公共事業関係補助事業の実施及び経理が不当と認められるもの


(15)−(17) 公共事業関係補助事業の実施及び経理が不当と認められるもの

会計名及び科目 一般会計 (組織)厚生本省 (項)環境衛生施設整備費
(項)環境衛生施設災害復旧費
部局等の名称 青森県、東京都、石川県
補助の根拠 水道法(昭和32年法律第177号)等
事業主体 市1 村1 その他1 計3事業主体
補助事業 青森県青森地区上水道災害復旧工事等3工事
上記に対する国庫補助金交付額の合計 62,851,600円

 上記3補助事業において、次表のとおり、工事の施工が設計と相違していて、国庫補助金3,762,315円が不当と認められる。

都県名 工事 事業主体 工事費 左に対する国庫補助金 不当と認めた工事費 不当と認めた国庫補助金 摘要

(15
)

青森県

青森地区上水道災害復旧

青森市
千円
26,950
千円
12,611
千円
4,320
千円
2,160

工事の施工不良
この工事は、昭和52年8月の豪雨により被害を受けた横内水源地構内の斜面、水源地〜浄水場間導水管路斜面などの上水道施設を復旧したもので、このうち水源地構内斜面の復旧(工事費相当額4,320,000円)は、コンクリートブロック練り積み(延長20m、高さ3m〜6m、面積113m2 )等を施工したものであるが、設計書、仕様書及び図面によると、コンクリートブロック練り積みは勾配5分で、胴込めコンクリート(注) を1m2 当たり0.18m3 使用し、十分突き固めてコンクリートブロックを積み立て、また、コンクリートブロック練り積みの背後には盛土414m3 等を施工することになっている。しかるに、コンクリートブロック練り積みは、上部は5分勾配になっているが、下部(地盤線から2.5mまで)は3分勾配になっていたり、胴込めコンクリートは、設計量の3分の2程度を施工したに過ぎないばかりでなく、突き固めも十分でなかったため多くの空げきを生じていたり、また、背後の盛土も締め固めが十分でなかったり、設計量の80%程度を施工したにすぎなかったりしていて、コンクリートブロック練り積みとして著しく不安定となっている。
 (注)  胴込めコンクリート  正面より末端が細くなっているコンクリートブロックや石材を積み立てる際、ブロックとブロックの間、石と石の間に詰め込むコンクリート。このように胴込めコンクリートを使用して積み上げる方式を「練り積み」という。

## 入力データ

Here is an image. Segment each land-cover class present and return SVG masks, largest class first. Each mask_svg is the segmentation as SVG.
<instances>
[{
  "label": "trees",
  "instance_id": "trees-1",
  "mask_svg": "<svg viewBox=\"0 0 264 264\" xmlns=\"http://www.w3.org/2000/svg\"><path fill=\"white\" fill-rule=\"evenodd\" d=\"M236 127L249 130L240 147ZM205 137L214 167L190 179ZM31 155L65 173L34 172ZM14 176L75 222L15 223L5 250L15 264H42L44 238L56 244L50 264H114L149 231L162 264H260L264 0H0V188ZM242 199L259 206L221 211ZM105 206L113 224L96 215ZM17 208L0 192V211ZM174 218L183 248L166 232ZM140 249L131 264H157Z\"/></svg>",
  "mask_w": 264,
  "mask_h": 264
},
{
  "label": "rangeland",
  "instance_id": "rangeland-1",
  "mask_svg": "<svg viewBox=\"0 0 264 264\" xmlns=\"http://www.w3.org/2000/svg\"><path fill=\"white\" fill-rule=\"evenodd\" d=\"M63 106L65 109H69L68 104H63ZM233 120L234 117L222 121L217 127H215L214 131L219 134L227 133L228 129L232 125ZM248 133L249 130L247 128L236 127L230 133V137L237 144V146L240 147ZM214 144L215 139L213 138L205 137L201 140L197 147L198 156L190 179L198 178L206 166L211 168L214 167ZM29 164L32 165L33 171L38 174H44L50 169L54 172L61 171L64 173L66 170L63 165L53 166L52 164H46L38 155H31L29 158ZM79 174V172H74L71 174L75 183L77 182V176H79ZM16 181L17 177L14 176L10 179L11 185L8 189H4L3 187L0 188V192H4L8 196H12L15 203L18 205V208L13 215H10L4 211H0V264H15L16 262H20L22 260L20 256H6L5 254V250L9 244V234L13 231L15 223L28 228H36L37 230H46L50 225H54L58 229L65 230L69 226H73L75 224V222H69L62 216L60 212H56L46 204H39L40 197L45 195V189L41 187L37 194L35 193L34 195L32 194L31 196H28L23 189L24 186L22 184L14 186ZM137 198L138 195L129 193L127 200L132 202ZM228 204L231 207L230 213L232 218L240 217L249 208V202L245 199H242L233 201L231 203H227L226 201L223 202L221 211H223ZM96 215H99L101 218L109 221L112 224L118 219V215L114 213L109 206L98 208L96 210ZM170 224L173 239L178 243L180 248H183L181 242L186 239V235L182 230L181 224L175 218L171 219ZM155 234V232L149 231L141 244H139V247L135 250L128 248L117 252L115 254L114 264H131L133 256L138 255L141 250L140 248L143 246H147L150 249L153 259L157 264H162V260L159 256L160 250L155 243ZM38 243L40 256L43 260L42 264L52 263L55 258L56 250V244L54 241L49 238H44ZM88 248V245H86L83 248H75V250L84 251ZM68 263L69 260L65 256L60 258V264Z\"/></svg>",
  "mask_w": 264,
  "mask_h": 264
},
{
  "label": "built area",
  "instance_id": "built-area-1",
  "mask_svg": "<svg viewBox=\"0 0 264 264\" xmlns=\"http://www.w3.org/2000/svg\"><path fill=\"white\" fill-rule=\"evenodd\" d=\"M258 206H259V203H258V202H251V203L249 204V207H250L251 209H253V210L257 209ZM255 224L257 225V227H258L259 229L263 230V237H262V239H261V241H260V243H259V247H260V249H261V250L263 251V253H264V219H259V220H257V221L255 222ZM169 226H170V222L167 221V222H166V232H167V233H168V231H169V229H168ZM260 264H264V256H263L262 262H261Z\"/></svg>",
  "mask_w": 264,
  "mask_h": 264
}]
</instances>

## 課題の指示
対象テキストのうち、「会計名及び科目 一般会計 (組織)厚生本省」を含む語句で始まり「315円が不当と認められる。」で終わる部分を、一字も変えずに返せ。

## 解答
会計名及び科目 一般会計 (組織)厚生本省 (項)環境衛生施設整備費
(項)環境衛生施設災害復旧費
部局等の名称 青森県、東京都、石川県
補助の根拠 水道法(昭和32年法律第177号)等
事業主体 市1 村1 その他1 計3事業主体
補助事業 青森県青森地区上水道災害復旧工事等3工事
上記に対する国庫補助金交付額の合計 62,851,600円

 上記3補助事業において、次表のとおり、工事の施工が設計と相違していて、国庫補助金3,762,315円が不当と認められる。